LR Anschober: "Das Programm ist jedoch keinesfalls der letzte Schritt. Ergänzend zu den derzeitigen, auf Freiwilligkeit aufbauenden Maßnahmen prüfen die Expert/inn/en des Amtes aktuell weitere Maßnahmen. Dabei sollen jedenfalls Lösungen erarbeitet werden, die nicht nur aus Sicht der Einhaltung der Luftgrenzwerte, sondern auch aus dem Blickwinkel Energie, Ressourcen und Lebensqualität sinnvoll sein müssen. Maßnahmen zur Reduktion von Stickoxiden (Sekundärstaubbildung) und von Dieselruß, der aus gesundheitlicher Sicht besonders bedenklich ist, stehen ganz oben in der Dringlichkeit. Eine langfristige und umfassende Lösung kann nur mit dem Ausbau des öffentlichen Verkehrs gelingen, somit muss nach der Energiewende nun eine Verkehrswende folgen."

Weitere Maßnahmen sind erforderlich

Diese Daten zeigen, dass bei ähnlicher Witterungssituation wie 2011 im heurigen Jahr die EU-Vorgaben nicht mehr eingehalten werden können und daher Vertragsverletzungsverfahren drohen. Das könnte teuer werden, denn bei Verhängung finanzieller Sanktionen gegen Österreich beträgt der Mindestpauschalbetrag bei anhaltender Vertragsverletzung derzeit rd. 2,2 Mio. Euro, weiters ist ein Zwangsgeld zwischen 2.700 bis 162.000 Euro pro Tag bis zur Beendigung des Verstoßes möglich.

Umwelt-Landesrat Rudi Anschober startet daher heute eine Initiative bei der Bundesregierung und bei den anderen Bundesländern, damit ein gemeinsamer Arbeitsprozess für wirksame Maßnahmen gestartet wird. Ziel muss sein, dass bis Sommer Einigung über Zusatzmaßnahmen vorliegen und umgesetzt werden. Eine ganze Reihe von Maßnahmen im Zuständigkeitsbereich der Bundesregierung, die etwa bei der letzten Landesumweltreferentenkonferenz vor einem halben Jahr beschlossen wurden, sind bis heute nicht verwirklicht. Aber auch Oberösterreich selbst müsse stärker aktiv werden, vor allem durch eine Verkehrswende - hin zu mehr öffentlichem Verkehr und weniger Emissionen aus dem motorisierten Individualverkehr. LR Anschober will verhindern, dass ähnlich wie beim Klimaschutz aufgrund jahrelanger politischer Versäumnisse hohe Strafzahlungen erfolgen.

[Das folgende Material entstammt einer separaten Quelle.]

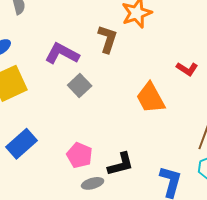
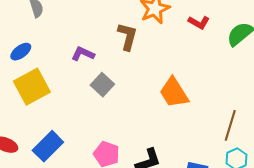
purple L-shape: (62, 54) -> (83, 54), size x0.7
red L-shape: (187, 69) -> (199, 22), moved

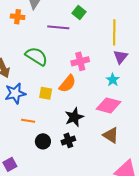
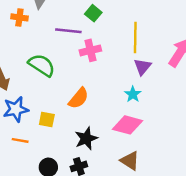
pink cross: (80, 61) -> (90, 50), moved
yellow square: (46, 93) -> (47, 120), moved
orange line: (28, 121) -> (20, 140), moved

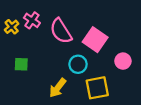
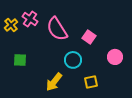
pink square: (95, 40) -> (89, 37), size x0.6
yellow square: (97, 88) -> (91, 82), size x0.6

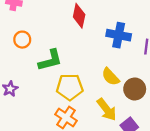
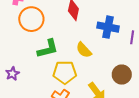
orange circle: (22, 40) -> (31, 19), moved, size x1.6
yellow semicircle: (111, 77) -> (84, 50), moved

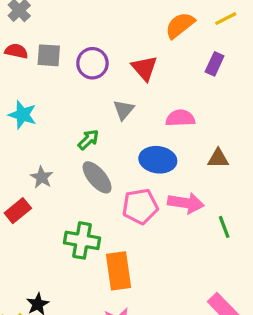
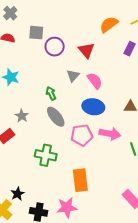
gray square: (49, 55) -> (36, 33), moved
pink semicircle: (180, 118) -> (95, 81), moved, turned 54
green arrow: (88, 140) -> (51, 93), turned -72
orange rectangle: (119, 271) -> (80, 180), moved

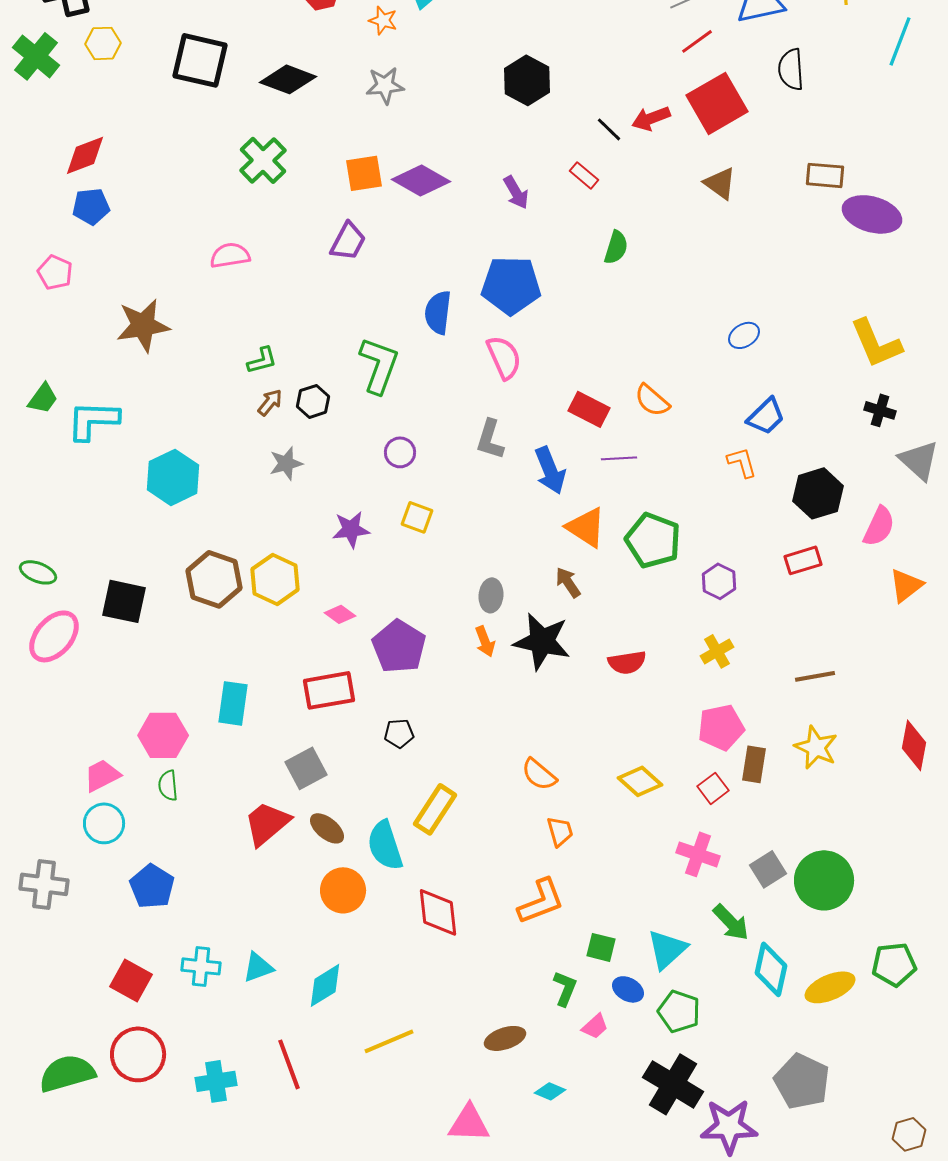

Die zusätzlichen Maßnahmen bestehen im wesentlichen aus einer Beschleunigung der Energiewende und einer Verwirklichung einer echten Verkehrswende. Durch die vollständige Umsetzung der Energiewende wird in Oberösterreich die PM10-Emission um fast 60 Prozent und die NOx-Emissionen um 36 Prozent sinken. Und Verkehrswende bedeutet: drastisches Umlenken der Investitionsmittel vom Straßenbau hin zur Attraktivierung des öffentlichen Verkehrs - mit dem Ziel, viele Menschen zum Umsteigen zu bewegen und etwa den Anteil jener Einpendler/innen nach Linz, die Öffis benutzen, zu verdoppeln. Das heißt weniger Autoverkehr, weniger Staus, weniger Emissionen, aber auch mehr Bequemlichkeit und Zeitersparnis für die Pendler/innen.